##### Dataset entries #####

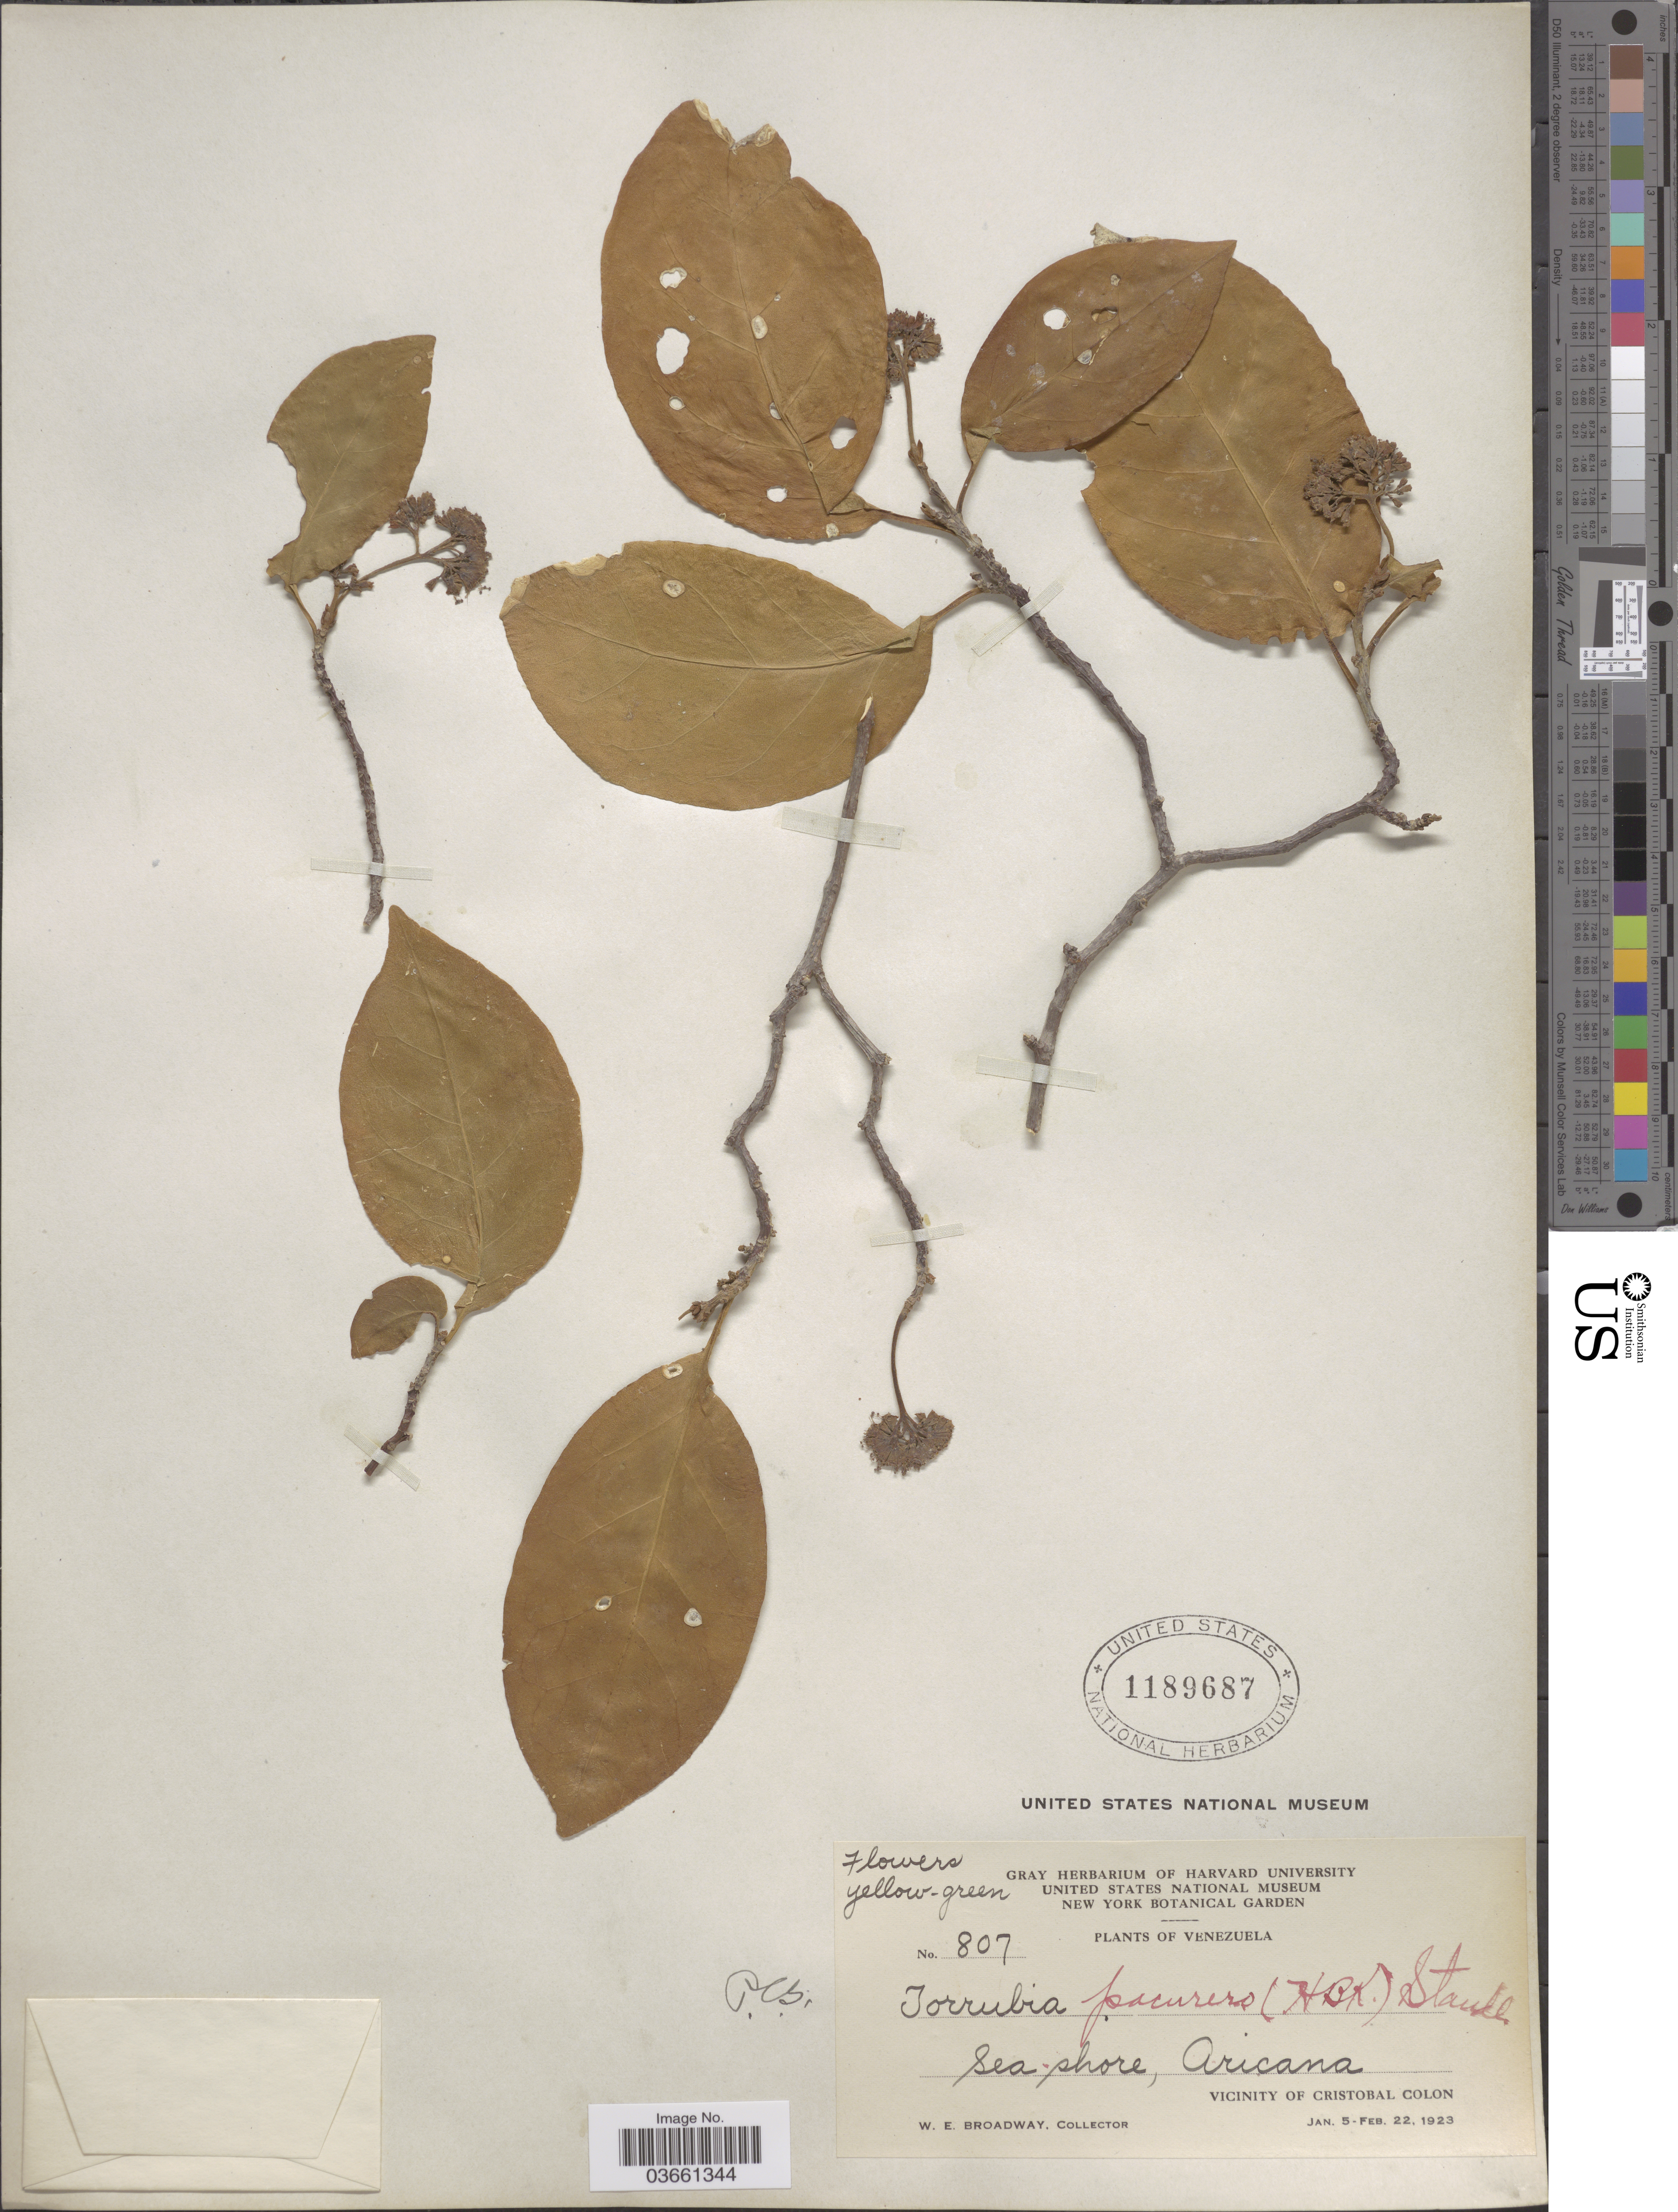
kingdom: Plantae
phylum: Tracheophyta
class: Magnoliopsida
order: Caryophyllales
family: Nyctaginaceae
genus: Guapira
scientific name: Guapira pacurero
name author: (Kunth) Little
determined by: Strong, Mark T., (BOT), Smithsonian Institution - National Museum of Natural History (UNITED STATES)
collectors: W. E. Broadway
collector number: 807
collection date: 1923-01-05/1923-02-22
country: Venezuela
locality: Sea-shore, Aricana. Vicinity of Cristobal Colon.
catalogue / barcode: US 1189687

#####

▶ _What to work on_:
Rewrite the listing above with "collection date" replaced by "date collected" and everything else unchanged. Leave out the pictures.

▶ _Expected answer_:
kingdom: Plantae
phylum: Tracheophyta
class: Magnoliopsida
order: Caryophyllales
family: Nyctaginaceae
genus: Guapira
scientific name: Guapira pacurero
name author: (Kunth) Little
determined by: Strong, Mark T., (BOT), Smithsonian Institution - National Museum of Natural History (UNITED STATES)
collectors: W. E. Broadway
collector number: 807
date collected: 1923-01-05/1923-02-22
country: Venezuela
locality: Sea-shore, Aricana. Vicinity of Cristobal Colon.
catalogue / barcode: US 1189687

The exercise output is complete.